• [Records shown]
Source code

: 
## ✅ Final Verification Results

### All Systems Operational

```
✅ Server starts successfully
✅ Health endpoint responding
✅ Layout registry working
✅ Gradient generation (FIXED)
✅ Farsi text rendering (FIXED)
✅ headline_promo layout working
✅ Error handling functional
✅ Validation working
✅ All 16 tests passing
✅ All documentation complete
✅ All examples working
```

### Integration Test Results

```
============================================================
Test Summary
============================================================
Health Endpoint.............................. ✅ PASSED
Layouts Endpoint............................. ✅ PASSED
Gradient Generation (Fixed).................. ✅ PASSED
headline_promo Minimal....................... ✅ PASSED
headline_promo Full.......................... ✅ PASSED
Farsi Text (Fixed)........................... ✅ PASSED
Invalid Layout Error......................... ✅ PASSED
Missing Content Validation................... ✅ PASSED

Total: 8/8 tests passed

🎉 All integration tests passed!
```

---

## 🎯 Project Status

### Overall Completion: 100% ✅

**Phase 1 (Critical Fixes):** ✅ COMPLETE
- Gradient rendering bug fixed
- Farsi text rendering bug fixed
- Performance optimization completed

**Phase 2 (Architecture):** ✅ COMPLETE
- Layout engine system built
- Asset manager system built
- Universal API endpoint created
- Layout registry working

• [Prompt]
The string "Gradient" may appear in lines of the listing above; tally those lines and give the number only.

• [Exercise answer]
3